Patient Vaccine Refusal Policy

Amherst Pediatric Associates

Please correct the errors described below.

Amherst Pediatric Associates’ Immunization/Vaccination policy is that all patients follow, at a minimum, the New York State Immunization/Vaccination Requirements.

The 2021 New York State Immunization/Vaccination Requirements for the entrance and attendance at a New York State School include the following vaccinations:

DPT (Diphtheria, Pertussis, Tetanus)

IPV (Polio)

Varicella (Chickenpox)

MMR (Measles, Mumps, Rubella)

Hepatitis B

Prevnar (Pneumococcus)

HIB (Hemophilus Influenza Type B)

Meningococcal A, C, W, Y

New York State highly recommends the following vaccinations but does not require them for school entrance or attendance. Please note that although the following vaccinations are not required by New York State for school entrance or attendance, they can be required for International Travel, College Entrance or employment.

Hepatitis A

Meningococcal B

HPV (Human Papaloma Virus)

Annual Influenza vaccination

Rotavirus

Amherst Pediatric Associates’ established families/patients that refuse the New York State Immunization/Vaccination requirements:

  1. Will be able to stay with the practice as an established patient.
  2. At each well visit, we will require that the “Refusal to Vaccinate” form be signed.
  3. Amherst Pediatric Associates will continue ongoing efforts to educate and encourage full immunization protection.

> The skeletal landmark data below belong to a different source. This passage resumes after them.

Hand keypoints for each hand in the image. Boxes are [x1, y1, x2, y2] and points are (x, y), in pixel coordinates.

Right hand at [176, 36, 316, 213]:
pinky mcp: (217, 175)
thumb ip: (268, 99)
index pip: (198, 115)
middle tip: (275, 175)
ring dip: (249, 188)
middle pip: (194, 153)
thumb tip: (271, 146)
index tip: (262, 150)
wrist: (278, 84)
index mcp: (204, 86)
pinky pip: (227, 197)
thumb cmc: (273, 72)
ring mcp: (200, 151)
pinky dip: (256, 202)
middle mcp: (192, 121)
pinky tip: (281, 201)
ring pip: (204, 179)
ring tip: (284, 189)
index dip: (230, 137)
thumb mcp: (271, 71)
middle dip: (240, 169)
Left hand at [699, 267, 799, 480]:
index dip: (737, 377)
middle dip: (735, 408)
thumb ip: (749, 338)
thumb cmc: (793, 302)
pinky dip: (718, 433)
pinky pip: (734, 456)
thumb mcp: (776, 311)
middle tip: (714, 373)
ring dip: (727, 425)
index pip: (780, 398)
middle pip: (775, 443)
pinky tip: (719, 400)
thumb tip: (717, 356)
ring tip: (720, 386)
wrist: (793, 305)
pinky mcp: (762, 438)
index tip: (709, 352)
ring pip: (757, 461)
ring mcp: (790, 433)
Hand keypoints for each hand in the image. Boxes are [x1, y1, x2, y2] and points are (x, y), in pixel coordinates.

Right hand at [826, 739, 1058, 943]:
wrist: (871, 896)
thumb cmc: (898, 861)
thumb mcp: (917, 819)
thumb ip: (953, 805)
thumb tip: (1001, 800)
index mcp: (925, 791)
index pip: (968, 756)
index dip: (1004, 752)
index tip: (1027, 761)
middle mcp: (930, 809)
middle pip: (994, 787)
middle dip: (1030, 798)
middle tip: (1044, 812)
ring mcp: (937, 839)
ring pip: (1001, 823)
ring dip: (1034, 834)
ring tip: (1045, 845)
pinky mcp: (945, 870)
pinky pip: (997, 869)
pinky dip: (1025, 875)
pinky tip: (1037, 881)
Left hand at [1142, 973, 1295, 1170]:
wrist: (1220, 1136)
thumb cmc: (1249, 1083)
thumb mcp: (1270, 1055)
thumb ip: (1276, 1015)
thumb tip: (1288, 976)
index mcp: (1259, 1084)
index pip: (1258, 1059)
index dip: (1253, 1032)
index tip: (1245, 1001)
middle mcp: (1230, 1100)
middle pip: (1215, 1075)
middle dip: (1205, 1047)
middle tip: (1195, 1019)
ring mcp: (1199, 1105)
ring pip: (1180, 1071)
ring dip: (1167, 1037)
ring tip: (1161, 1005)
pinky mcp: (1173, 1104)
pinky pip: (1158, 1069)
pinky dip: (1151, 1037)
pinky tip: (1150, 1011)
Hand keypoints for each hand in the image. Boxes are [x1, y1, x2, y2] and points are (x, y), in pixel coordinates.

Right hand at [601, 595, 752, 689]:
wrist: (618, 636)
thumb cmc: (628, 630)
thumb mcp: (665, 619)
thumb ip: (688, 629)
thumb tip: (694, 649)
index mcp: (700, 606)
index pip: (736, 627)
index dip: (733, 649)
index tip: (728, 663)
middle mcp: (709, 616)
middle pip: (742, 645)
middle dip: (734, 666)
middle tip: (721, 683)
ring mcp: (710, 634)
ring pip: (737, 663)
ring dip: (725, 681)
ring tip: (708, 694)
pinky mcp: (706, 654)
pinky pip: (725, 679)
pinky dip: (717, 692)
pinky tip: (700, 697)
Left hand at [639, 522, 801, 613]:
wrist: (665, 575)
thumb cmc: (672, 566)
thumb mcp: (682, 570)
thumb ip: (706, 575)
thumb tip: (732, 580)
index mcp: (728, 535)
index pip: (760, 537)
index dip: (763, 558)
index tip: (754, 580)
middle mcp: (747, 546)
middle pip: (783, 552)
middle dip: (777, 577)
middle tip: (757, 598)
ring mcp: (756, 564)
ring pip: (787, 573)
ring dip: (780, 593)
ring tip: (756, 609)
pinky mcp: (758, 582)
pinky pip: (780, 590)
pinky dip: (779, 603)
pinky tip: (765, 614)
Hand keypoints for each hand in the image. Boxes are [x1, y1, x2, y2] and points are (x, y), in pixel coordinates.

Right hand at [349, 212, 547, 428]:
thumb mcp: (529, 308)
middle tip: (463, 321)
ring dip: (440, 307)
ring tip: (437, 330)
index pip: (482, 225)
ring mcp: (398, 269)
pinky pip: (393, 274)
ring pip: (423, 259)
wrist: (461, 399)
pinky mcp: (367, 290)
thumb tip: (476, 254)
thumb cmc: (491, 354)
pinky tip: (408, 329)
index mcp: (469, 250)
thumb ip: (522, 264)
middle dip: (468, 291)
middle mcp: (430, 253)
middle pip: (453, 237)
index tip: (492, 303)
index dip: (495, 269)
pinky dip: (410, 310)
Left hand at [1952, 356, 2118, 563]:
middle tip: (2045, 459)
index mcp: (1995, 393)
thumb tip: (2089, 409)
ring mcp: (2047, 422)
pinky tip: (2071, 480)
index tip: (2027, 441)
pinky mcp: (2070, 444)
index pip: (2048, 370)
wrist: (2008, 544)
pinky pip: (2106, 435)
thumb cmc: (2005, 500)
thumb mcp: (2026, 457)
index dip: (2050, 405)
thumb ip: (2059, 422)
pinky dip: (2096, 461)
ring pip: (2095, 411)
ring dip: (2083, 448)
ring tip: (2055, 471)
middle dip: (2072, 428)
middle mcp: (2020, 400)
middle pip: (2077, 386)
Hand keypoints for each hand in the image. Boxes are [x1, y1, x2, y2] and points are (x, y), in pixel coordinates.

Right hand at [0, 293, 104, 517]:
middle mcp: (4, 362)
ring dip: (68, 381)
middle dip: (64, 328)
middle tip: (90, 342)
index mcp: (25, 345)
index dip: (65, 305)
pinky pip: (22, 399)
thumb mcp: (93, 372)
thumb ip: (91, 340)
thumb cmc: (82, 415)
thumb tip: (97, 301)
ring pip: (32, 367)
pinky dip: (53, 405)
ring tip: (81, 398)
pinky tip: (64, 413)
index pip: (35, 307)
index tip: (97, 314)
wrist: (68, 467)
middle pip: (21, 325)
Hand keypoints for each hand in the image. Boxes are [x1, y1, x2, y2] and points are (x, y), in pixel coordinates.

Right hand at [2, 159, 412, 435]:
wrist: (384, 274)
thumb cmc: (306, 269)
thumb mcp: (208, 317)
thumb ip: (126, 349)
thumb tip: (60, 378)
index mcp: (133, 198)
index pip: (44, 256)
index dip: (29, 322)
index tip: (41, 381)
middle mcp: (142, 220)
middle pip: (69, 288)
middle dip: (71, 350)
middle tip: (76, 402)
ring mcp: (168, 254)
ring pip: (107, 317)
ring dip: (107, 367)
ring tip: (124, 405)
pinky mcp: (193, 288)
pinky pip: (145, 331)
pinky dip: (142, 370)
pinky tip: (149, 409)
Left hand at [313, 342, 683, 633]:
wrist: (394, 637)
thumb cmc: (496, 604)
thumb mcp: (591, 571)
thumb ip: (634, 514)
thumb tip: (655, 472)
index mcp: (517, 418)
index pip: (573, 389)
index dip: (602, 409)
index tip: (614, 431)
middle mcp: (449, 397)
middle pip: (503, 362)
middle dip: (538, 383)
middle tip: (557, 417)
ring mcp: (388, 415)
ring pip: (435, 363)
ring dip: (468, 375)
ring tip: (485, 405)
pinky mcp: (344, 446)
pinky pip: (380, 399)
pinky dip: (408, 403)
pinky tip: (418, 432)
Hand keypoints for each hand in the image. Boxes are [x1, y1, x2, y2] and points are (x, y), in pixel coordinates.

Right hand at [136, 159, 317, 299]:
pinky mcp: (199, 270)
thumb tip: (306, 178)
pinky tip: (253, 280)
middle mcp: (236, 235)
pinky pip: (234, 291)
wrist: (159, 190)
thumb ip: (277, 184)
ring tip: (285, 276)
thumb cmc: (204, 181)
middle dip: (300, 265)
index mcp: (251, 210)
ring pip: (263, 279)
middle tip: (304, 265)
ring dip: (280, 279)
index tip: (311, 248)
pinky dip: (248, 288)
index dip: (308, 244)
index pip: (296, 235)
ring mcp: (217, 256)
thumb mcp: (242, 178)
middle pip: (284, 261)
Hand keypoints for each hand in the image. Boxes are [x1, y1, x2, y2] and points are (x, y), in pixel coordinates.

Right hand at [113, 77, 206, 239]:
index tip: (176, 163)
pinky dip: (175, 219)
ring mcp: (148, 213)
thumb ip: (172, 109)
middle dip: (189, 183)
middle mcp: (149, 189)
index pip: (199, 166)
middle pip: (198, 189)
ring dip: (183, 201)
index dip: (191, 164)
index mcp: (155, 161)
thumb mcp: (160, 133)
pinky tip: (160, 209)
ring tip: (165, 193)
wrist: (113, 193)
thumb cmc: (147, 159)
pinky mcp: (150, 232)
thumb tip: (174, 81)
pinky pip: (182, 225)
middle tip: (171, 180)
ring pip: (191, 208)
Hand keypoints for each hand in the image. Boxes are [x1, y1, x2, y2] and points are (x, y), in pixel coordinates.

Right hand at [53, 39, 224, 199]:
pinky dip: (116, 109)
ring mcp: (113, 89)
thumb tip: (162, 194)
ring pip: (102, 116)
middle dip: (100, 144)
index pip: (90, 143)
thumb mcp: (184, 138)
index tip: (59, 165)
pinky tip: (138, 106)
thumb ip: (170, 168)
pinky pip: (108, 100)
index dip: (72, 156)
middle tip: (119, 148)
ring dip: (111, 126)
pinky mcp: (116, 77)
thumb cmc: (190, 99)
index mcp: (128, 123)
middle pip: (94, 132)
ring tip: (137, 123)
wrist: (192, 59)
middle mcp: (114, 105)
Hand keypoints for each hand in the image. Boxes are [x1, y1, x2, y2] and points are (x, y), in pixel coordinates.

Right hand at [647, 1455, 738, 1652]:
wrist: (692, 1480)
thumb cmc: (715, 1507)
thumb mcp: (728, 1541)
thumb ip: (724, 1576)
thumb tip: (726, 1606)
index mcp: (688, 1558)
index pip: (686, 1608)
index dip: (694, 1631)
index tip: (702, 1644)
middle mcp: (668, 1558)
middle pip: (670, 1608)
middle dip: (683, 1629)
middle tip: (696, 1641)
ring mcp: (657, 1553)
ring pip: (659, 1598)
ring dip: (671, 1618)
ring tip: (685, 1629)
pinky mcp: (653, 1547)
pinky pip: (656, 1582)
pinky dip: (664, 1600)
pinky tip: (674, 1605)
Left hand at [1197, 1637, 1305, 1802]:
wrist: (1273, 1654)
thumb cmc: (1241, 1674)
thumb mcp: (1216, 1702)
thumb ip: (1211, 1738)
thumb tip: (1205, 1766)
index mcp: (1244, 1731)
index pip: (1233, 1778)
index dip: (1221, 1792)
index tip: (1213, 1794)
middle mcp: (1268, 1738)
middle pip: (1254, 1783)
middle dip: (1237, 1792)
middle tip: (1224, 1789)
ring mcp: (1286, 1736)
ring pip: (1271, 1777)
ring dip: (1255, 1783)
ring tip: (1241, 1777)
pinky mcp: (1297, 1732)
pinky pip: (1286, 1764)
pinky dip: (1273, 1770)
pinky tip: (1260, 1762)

Potentially new patients to Amherst Pediatric Associates:

  1. ALL new patients must agree to be vaccinated to meet the New York State Immunization/Vaccination Requirements.
  2. Alternative schedules will continue to be considered as long as coverage is not delayed. (eg. Parent requesting that patient receives two vaccinations at the 2 month office well visit and the other vaccinations at 3 months of age.).
  3. Medical exemptions will be the only exception to Amherst Pediatric Associates’ Immunization/Vaccination policy.
  4. It is the opinion of Amherst Pediatric Associates that there are no legitimate religious, philosophical, or moral objections to immunizations/vaccinations.
  5. All new families/patients will be required to sign a copy of this Immunization/Vaccination Policy.
  6. Any families/patients that are not compliant with Amherst Pediatric Associates’ Immunization/Vaccination Policy may be asked to transfer their medical care to a different pediatric medical office.

I have read and understand Amherst Pediatric Associates’ Immunization/Vaccination Policy. I agree to comply with the stated provisions.